START READING TEXT

Catalyzing Commercialization: Novel Palladium-Graphene Catalysts Improve Pharmaceutical Processing
June 17, 2020
Pharmaceutical companies use a variety of metal catalysts to produce active pharmaceutical ingredients (APIs). One of the most widely used catalytic reactions in commercial operation is the Suzuki cross-coupling reaction, which can produce high-volume drugs such as the anti-hypertension drug losartan. These reactions traditionally employ homogeneous palladium catalysts, which often require extensive purification to separate the catalyst from the product.
Heterogeneous, or solid-supported, catalysts have supports that serve mainly as relatively large platforms for the nanoscale palladium catalysts, and the supports can be easily separated out. Pharmaceutical companies are developing heterogeneous catalysts to reduce overall API manufacturing costs. However, the challenge in developing solid-supported catalysts is preventing the leaching of palladium from the solid surface to avoid product contamination.

END READING TEXT
START EXERCISE DATA

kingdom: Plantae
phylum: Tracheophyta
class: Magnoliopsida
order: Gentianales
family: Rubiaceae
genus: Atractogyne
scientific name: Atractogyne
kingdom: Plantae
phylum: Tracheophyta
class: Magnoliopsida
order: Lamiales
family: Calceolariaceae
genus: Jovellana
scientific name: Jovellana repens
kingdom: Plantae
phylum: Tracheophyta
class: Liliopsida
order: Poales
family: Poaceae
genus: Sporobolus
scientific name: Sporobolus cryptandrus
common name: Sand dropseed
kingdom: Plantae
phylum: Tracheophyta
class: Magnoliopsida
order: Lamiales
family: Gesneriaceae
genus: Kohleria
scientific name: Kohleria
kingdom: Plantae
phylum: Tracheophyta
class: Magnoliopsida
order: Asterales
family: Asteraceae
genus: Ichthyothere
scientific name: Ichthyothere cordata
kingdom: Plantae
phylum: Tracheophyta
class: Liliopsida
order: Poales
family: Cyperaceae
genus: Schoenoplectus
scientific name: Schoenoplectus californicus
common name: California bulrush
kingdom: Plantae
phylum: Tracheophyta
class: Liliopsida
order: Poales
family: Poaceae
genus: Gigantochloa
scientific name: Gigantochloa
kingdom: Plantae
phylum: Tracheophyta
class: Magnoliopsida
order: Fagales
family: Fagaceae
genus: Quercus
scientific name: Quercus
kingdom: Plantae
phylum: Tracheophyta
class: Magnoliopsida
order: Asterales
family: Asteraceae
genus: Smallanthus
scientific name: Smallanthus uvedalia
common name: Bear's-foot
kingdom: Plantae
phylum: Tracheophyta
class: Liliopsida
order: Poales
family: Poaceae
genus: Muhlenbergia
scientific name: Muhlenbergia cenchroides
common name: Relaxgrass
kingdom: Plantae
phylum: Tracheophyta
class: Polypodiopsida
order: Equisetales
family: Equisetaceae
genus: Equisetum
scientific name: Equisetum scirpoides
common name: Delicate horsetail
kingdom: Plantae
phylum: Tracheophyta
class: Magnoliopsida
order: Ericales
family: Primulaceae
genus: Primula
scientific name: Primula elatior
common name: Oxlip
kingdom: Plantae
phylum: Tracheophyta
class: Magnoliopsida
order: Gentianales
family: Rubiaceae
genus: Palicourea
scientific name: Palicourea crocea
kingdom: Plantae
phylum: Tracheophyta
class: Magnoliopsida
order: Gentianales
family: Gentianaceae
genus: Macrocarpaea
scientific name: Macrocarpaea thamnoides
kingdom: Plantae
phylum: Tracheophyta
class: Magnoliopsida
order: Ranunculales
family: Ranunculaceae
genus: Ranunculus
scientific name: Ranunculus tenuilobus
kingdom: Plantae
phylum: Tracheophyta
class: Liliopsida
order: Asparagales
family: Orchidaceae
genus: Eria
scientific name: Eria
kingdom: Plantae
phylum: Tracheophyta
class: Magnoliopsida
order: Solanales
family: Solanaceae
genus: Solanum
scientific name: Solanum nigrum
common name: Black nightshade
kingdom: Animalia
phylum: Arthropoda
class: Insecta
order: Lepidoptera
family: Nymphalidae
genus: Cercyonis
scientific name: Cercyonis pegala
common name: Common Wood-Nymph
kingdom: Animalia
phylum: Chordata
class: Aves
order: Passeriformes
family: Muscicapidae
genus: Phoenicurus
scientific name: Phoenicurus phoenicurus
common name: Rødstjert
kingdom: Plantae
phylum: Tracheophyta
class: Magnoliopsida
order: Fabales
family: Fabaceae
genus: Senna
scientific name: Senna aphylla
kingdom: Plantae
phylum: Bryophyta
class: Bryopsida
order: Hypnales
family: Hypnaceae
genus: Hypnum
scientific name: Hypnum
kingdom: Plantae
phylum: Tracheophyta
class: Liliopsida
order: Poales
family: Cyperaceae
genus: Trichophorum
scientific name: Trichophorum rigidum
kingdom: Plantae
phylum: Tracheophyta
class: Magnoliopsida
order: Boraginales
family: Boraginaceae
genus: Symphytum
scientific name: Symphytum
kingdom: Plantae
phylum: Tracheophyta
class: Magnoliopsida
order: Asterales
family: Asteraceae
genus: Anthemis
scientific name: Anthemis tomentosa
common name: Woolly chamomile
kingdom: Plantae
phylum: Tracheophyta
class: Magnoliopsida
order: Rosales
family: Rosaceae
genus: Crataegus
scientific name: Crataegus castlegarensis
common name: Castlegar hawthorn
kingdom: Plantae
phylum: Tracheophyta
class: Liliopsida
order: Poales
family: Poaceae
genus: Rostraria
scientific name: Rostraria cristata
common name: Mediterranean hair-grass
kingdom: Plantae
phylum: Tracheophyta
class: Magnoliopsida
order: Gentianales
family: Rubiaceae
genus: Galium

END EXERCISE DATA

* AIM OF THE TASK
Copy the passage of the palladium catalyst text from "Catalyzing Commercialization: Novel" up to and including "from the product.". The items serve as separate material and are not part of the palladium catalyst text.

* RESPONSE TO THIS EXERCISE
Catalyzing Commercialization: Novel Palladium-Graphene Catalysts Improve Pharmaceutical Processing
June 17, 2020
Pharmaceutical companies use a variety of metal catalysts to produce active pharmaceutical ingredients (APIs). One of the most widely used catalytic reactions in commercial operation is the Suzuki cross-coupling reaction, which can produce high-volume drugs such as the anti-hypertension drug losartan. These reactions traditionally employ homogeneous palladium catalysts, which often require extensive purification to separate the catalyst from the product.